### Goals:
A – In the forum thread, how many EP does the solar system produce, and among how many planets?
B – Reproduce the forum thread text between "And that factor" and "Children, Retires, Housewives.", inclusive.

### Page text:
-*-*-

Sorry for the delayed response; computer problems.
GPD states that each hex has a thousand stars and a hundred planets. Each hex is 500 pc across. From that, figures can be derived:
A hex has an area of 216,500 pc^2. I goofed initially and assumed a thickness of 500 pc, for a volume of 108,000,000 pc^3; upon further review, i think that the thickness is closer to 100 pc for a volume of 21,650,000 pc^3. Divide by 1000 stars, and you have either 108,000 or 21,650 pc^3 per star. Taking the diameter of a sphere with that volume as a fair estimate of the average seperation of stars, we get distances of 59 pc or 35 pc - again, I goofed initially and used the radius rather than the diameter as the yardstick.
The spacing of the stars in the real universe in Sol's neighborhood is approximately 20 pc^3 per star; a hex with that density of stars would have 1 to 5 million stars, not 1000. Even allowing for a lower density between galactic arms, I don't think that the average density of stars would be even one order of magnitude below this - that is, a hundred thousand stars is an unreasonably low estimate for the number of stars per hex. If we modify "stars" to mean "stars that could have habitable planets", we _might_ be able to justify an order of magnitude lower; but we're still too low by over an order of magnitude.
Richard: 1 billion technological workers would correspond to the bottom end end of a Population Rating (PR) of 9 in GURPS Space. We would effectively be saying that no single system can have more than 5 billion or so inhabitants, given that no Major World produces more than 5 EPs. Furthermore, even a Minor World would need a PR of 9. Such is the problem of mapping a linear scale to an order-of-magnitude scale.
Richard did specify one billion technological workers (plus appropiate support resources), this will be less than total population by at least a factor of two.
Jonathan: Unless F&E changed a lot since the last time I looked at it, several systems have multiple minor and major planets. The solar system produces 16 EP amongst the 4 planets listed in F&E. So depending on one wants to calculate the issue, that might give a system wide population around 20-40 billion depending on how many people are actually employed in significant industrial occupations plus the various other residents.
Still a suggestion for a quickie benchmark, not a comphrensive census. Certainly plenty of slack to increase populations to meet requirements of campaigns.
And that factor would probably increase exponentially above a certain size (services for the service workers)
Three words: Children, Retires, Housewives.
Support workers typically outnumber tech workers in any given urban area, but the nonworkers are comparable in numbers to ALL of the workers combined.
The estimate of 20-40 billion total people for 16 billion tech workers is off by roughly a factor of two due to the nonworking groups.
And don't forget the enlightened societies' 'leisure underclass', aka the welfare rolls.
OK; 1 billion people = 1 EP/turn (modified for technology base) seems reasonable. Note, BTW, that those who aren't in the workforce are unlikely to outnumber those in the workforce by a significant margin - if they do, more and more of the production of the workforce is going to be 'wasted' supporting the non-workforce.
Randy, in all out war, the welfare rolls/unemployed may be low in numbers.
But you NEED teachers, movers, builders, farmers, nurses, secretaries, HR departments, ..., and you WILL have children, old people, and full time caretakers.
These sorts can easily make up 90% of your total population even in areas where tech work is the main thing. (My area is basically 'single industry, defense and NASA tech', as best I can tell about 10% of the populace is actually employed in that industry or in direct support.)

-*-*-

### Extracted records:

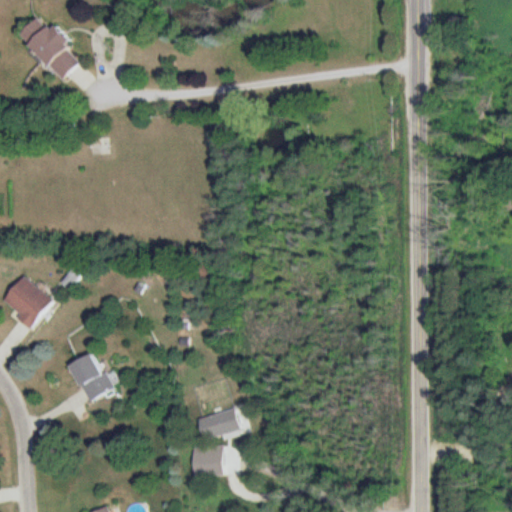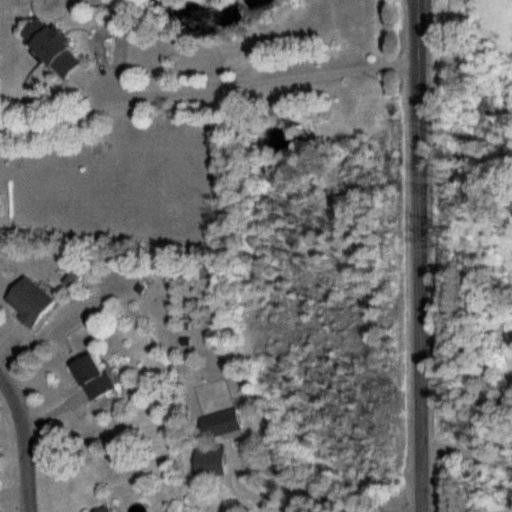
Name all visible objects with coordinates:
building: (53, 49)
road: (258, 82)
road: (416, 256)
building: (30, 301)
building: (92, 376)
road: (29, 437)
road: (303, 491)
building: (104, 510)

-*-*-

### Responses to the exercise:
A – 16 EP among the 4 planets listed in F&E.

B –
And that factor would probably increase exponentially above a certain size (services for the service workers)
Three words: Children, Retires, Housewives.